SmartStream’s Corona Cash & Liquidity gains new live site, Raiffeisen Bank International
Austria’s Raiffeisen Bank International (RBI) has gone live with new cash and liquidity reporting software, SmartStream Technologies’ Corona. The bank has taken “a proactive approach to Basel III” – being the first in the region to do so, said the vendor. The new centralised solution will help to monitor and manage cash positions on an intraday basis, throughout the RBI group.
“The project started about two years ago, when banks began to consider how to deal with the Basel III paper,” Walfried Lemerz, head of payments, RBI, told Daily News at Sibos in an exclusive interview.

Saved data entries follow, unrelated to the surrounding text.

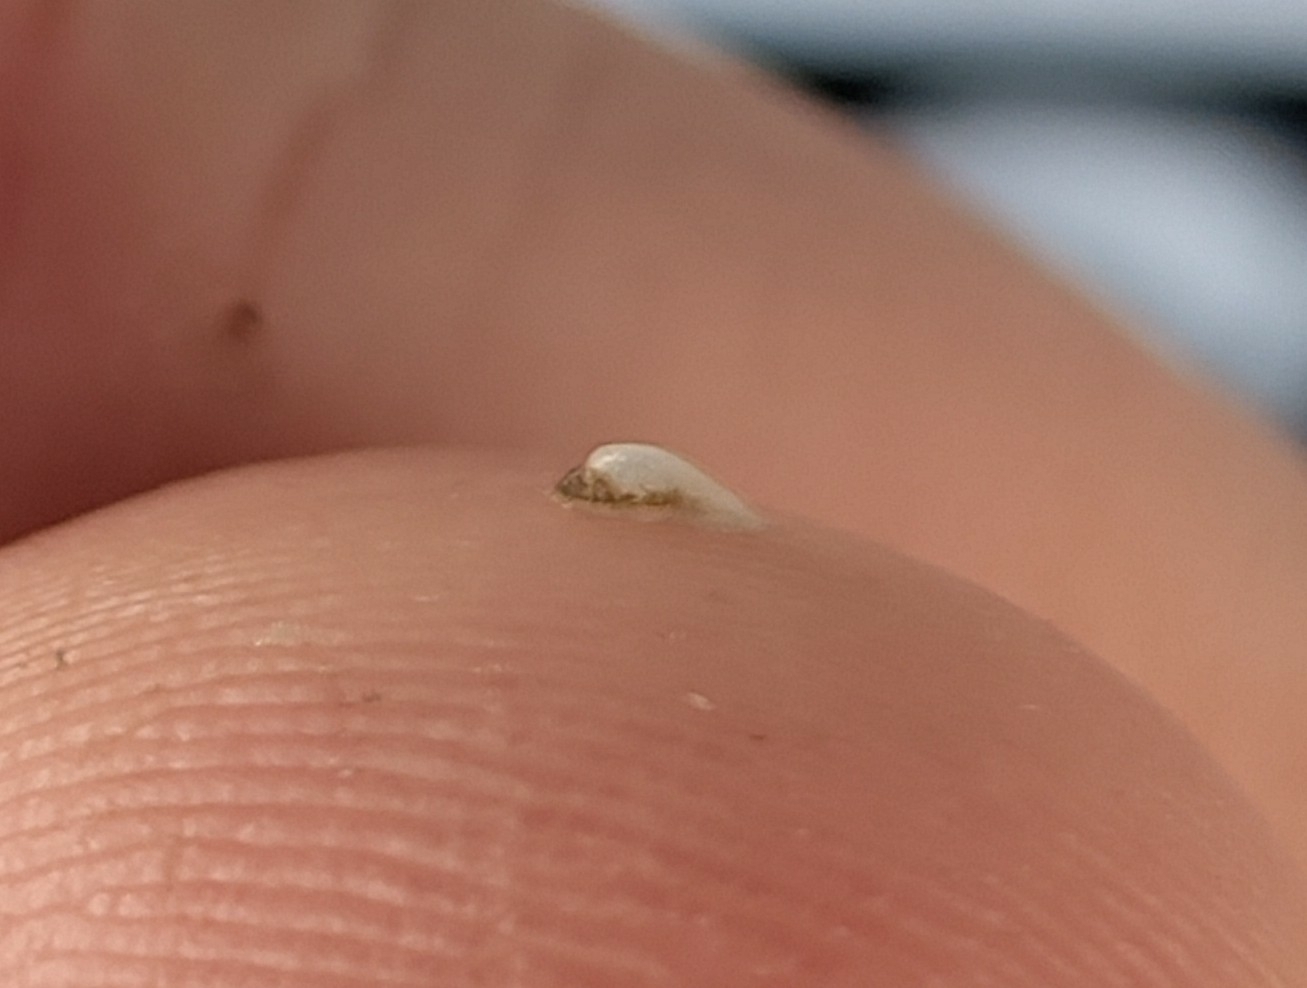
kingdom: Animalia
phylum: Mollusca
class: Gastropoda
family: Planorbidae
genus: Ferrissia
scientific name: Ferrissia californica
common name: Fragile ancylid
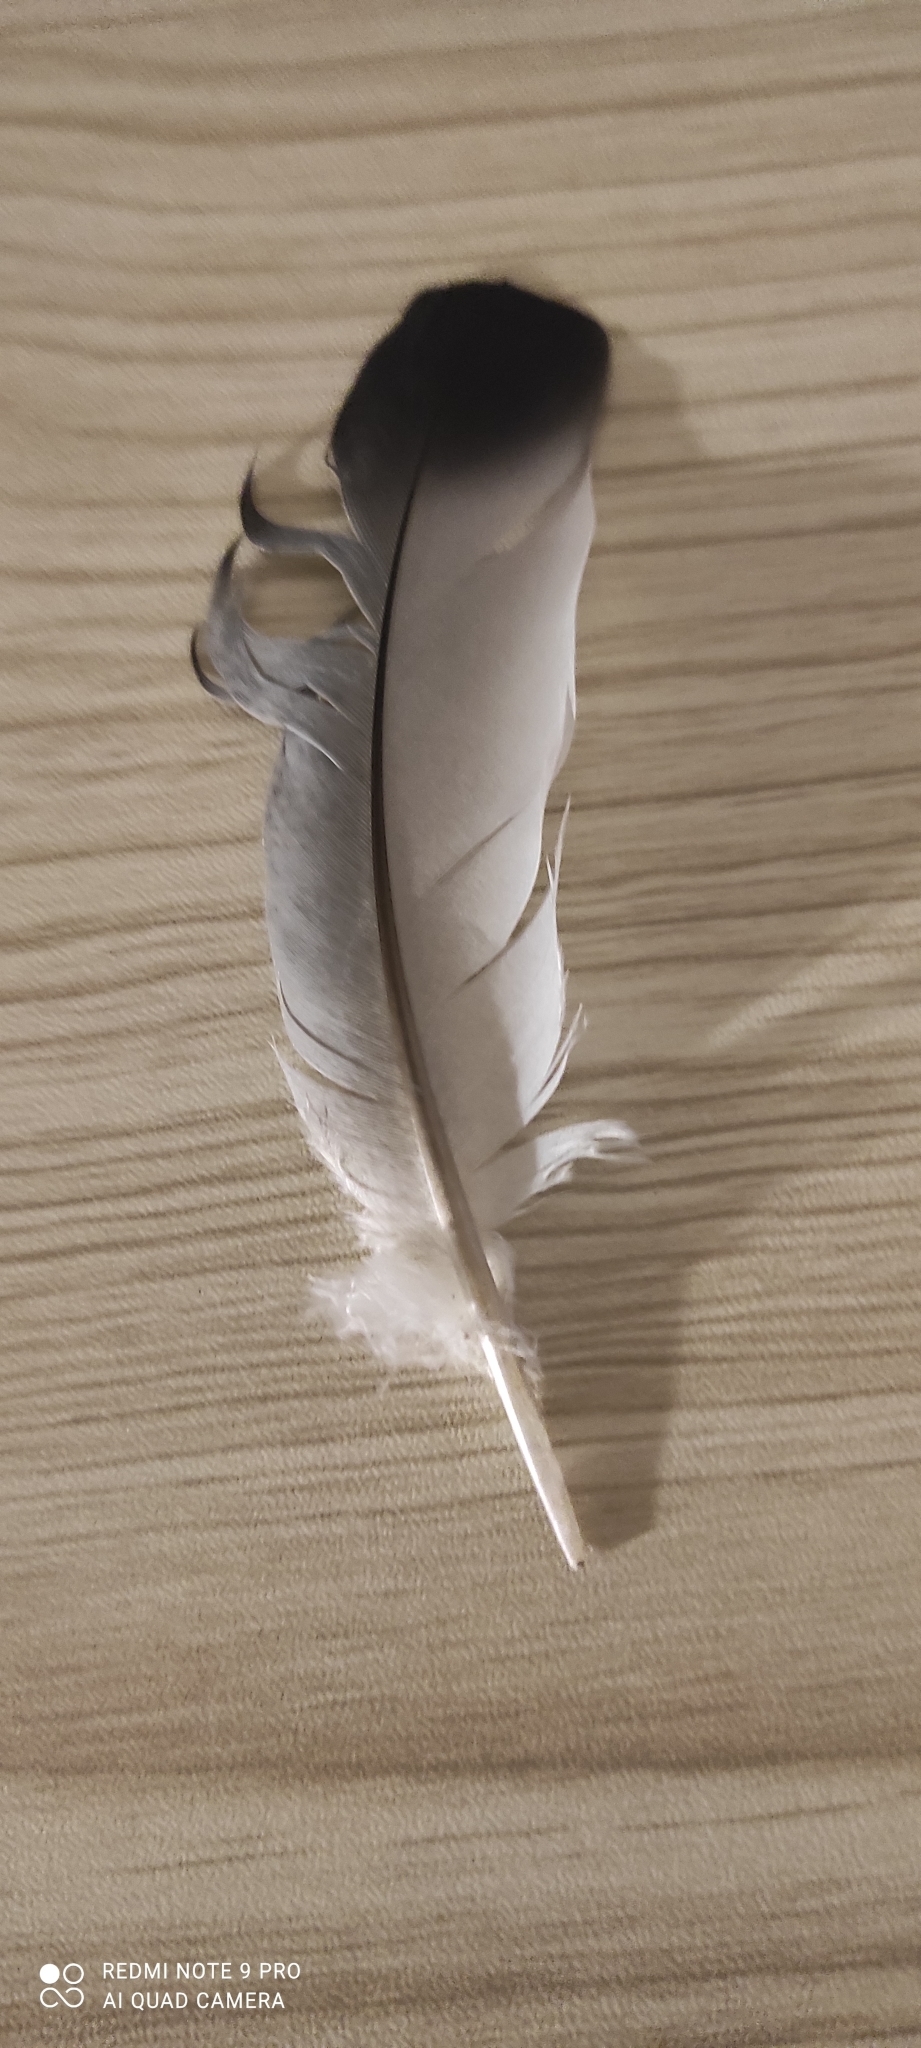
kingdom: Animalia
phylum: Chordata
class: Aves
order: Columbiformes
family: Columbidae
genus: Columba
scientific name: Columba livia
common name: Rock pigeon
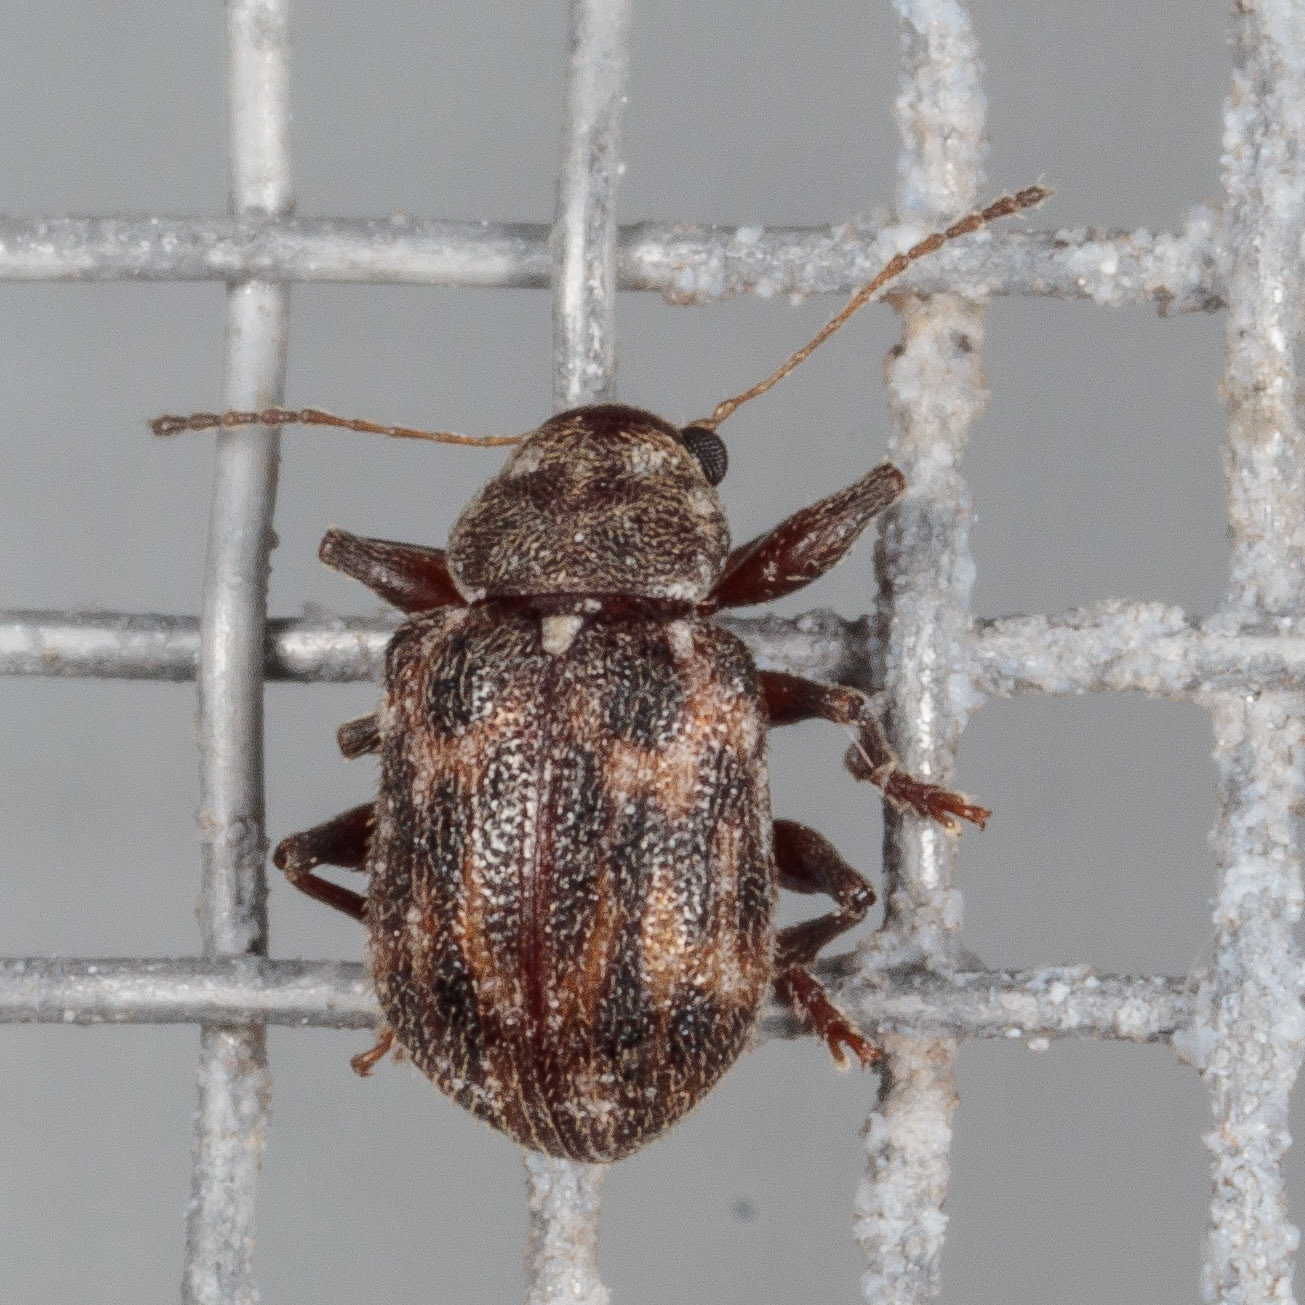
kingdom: Animalia
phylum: Arthropoda
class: Insecta
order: Coleoptera
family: Chrysomelidae
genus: Xanthonia
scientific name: Xanthonia picturata
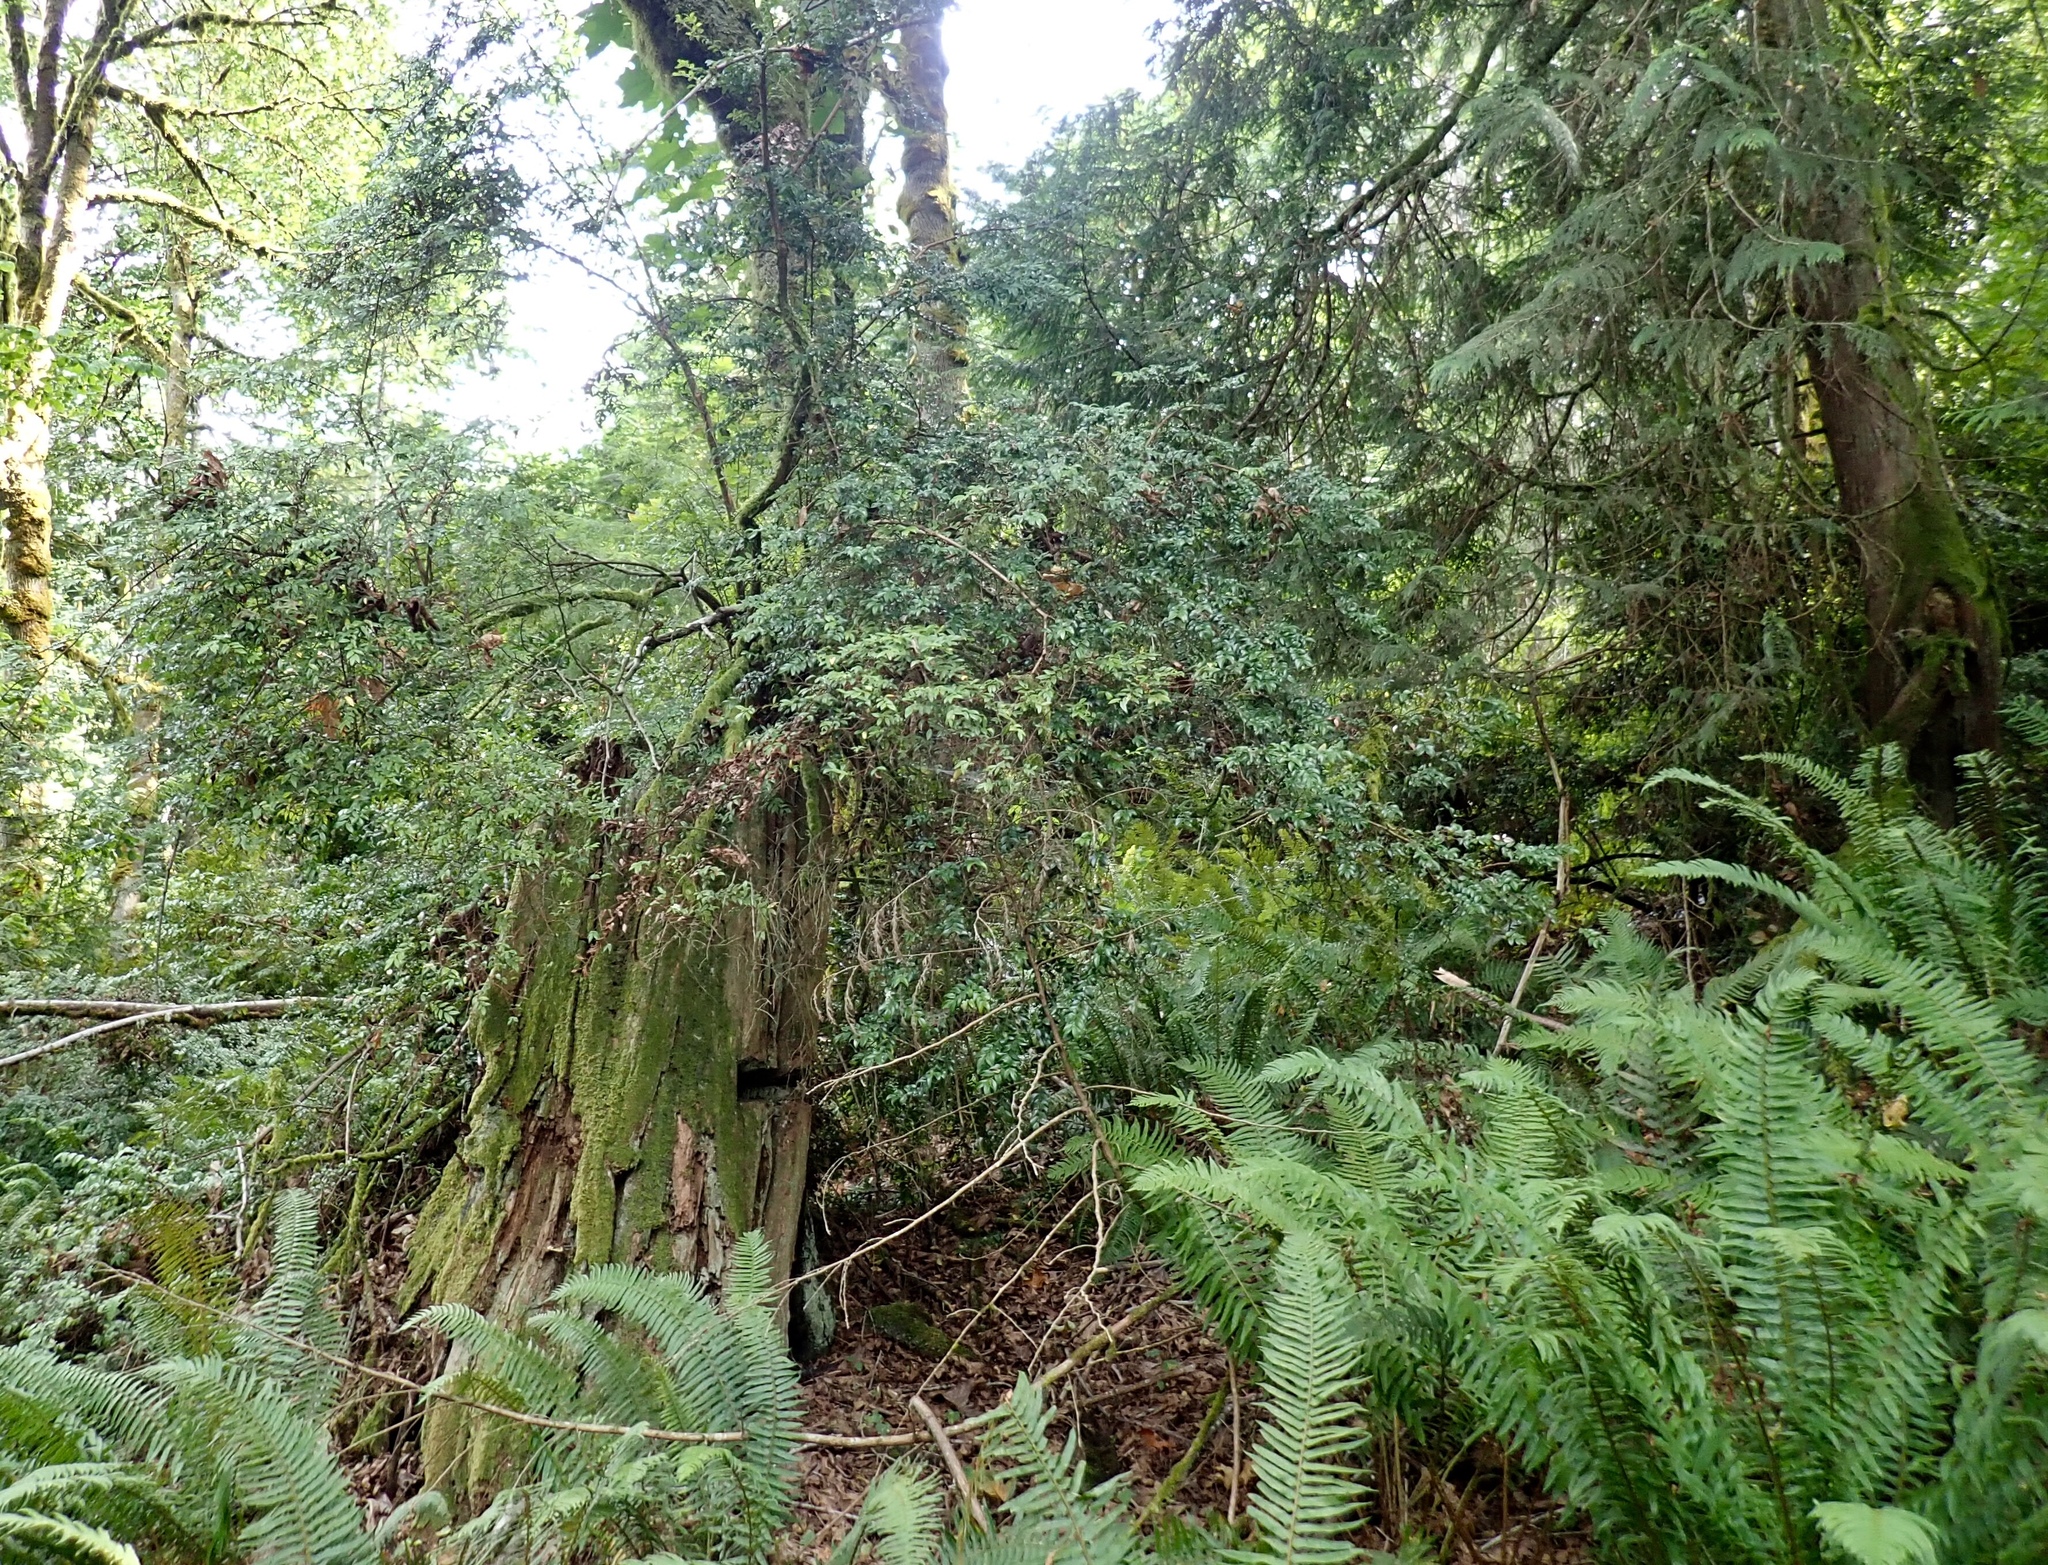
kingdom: Plantae
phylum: Tracheophyta
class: Magnoliopsida
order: Ericales
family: Ericaceae
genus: Vaccinium
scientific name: Vaccinium ovatum
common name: California-huckleberry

The initial phase of the implementation of the Corona Intraday solution was finalised in the first quarter of this year for the whole Raiffeisen Banking Group Austria.
SmartStream added that the go-live was “the result of a successful collaboration between SmartStream’s product development team in Vienna and the bank’s treasury domain experts”.
The vendor’s executive vice-president, Christian Schiebl, said the two companies have a long-standing relationship and the Corona system has been running at RBI for many years. “Over the years, RBI has worked closely with our product management,” he said. The collaboration has resulted in enhancements of Corona that are now also used by other banks.
“When we initially engaged with RBI for BCBS 248 reporting, there were no other vendors in the market,” Schiebl recalled. “The bank was getting offers from messaging vendors, however, as the data quality really needs to be as high as possible – since we are talking about an official report to banking supervisors – RBI saw the advantage of producing the report based on reconciled data.”
RBI is a very broad user of Corona, from standard reconciliations to exceptions management and cash and liquidity reporting for Basel III.
Lemerz noted that “the lack of global exchange of MT900/910 messages from Nostro banks” was a challenge. “RBI decided to derive the information from the MT942 by conservatively calculating the time stamps. Due to still missing legal requirements, RBI has had to manage the project on assumptions on the Basel III paper for a long time.”
Schiebl agreed: “The single largest challenge was the fact that many intraday messages are missing time stamps, which are vital for being able to produce the report. We worked together with RBI on a methodology, a conservative approach that we included as a standard. RBI also discussed this approach with FMA, the local regulator and was given the green light.”
It was vital for the RBI head office treasury department to have a tool that provided coverage for intraday liquidity aspects, in addition to the BCBS reporting requirements and those already part of the current banking regulation, Lemerz said.
“Especially talking about the minimum requirements on intraday liquidity steering that were published in principle eight of the Principles for Sound Liquidity Risk Management and Supervision,” he added.
Reconciliation pains
“As we are talking about an official report to the banking supervisory authority it is very important that the quality of the data that goes into the report is as high as possible. That can only be done through reconciliation,” Schiebl said.
“The report will go through internal review and approval process before it is provided to the regulator. No one would really put their name on a report that most likely is based on data with errors… and there are always differences that need to be investigated and rectified. If the data is not reconciled, the report would have errors for sure.”
Results
Corona provides the bank “with sufficient information from external data sources in a quality that was not available in our institution so far to support our intraday liquidity steering”.
It enables RBI’s treasury team to have a real-time view on external account balances and provides it with the external status of major cashflows on our main nostro accounts – “where we’ve already started monitoring in our live environment”, Lemerz concluded.
The solution also provides monitoring capabilities for RBI, using the same database, added Schiebl, therefore there was no need “to invest in separate software and infrastructure”.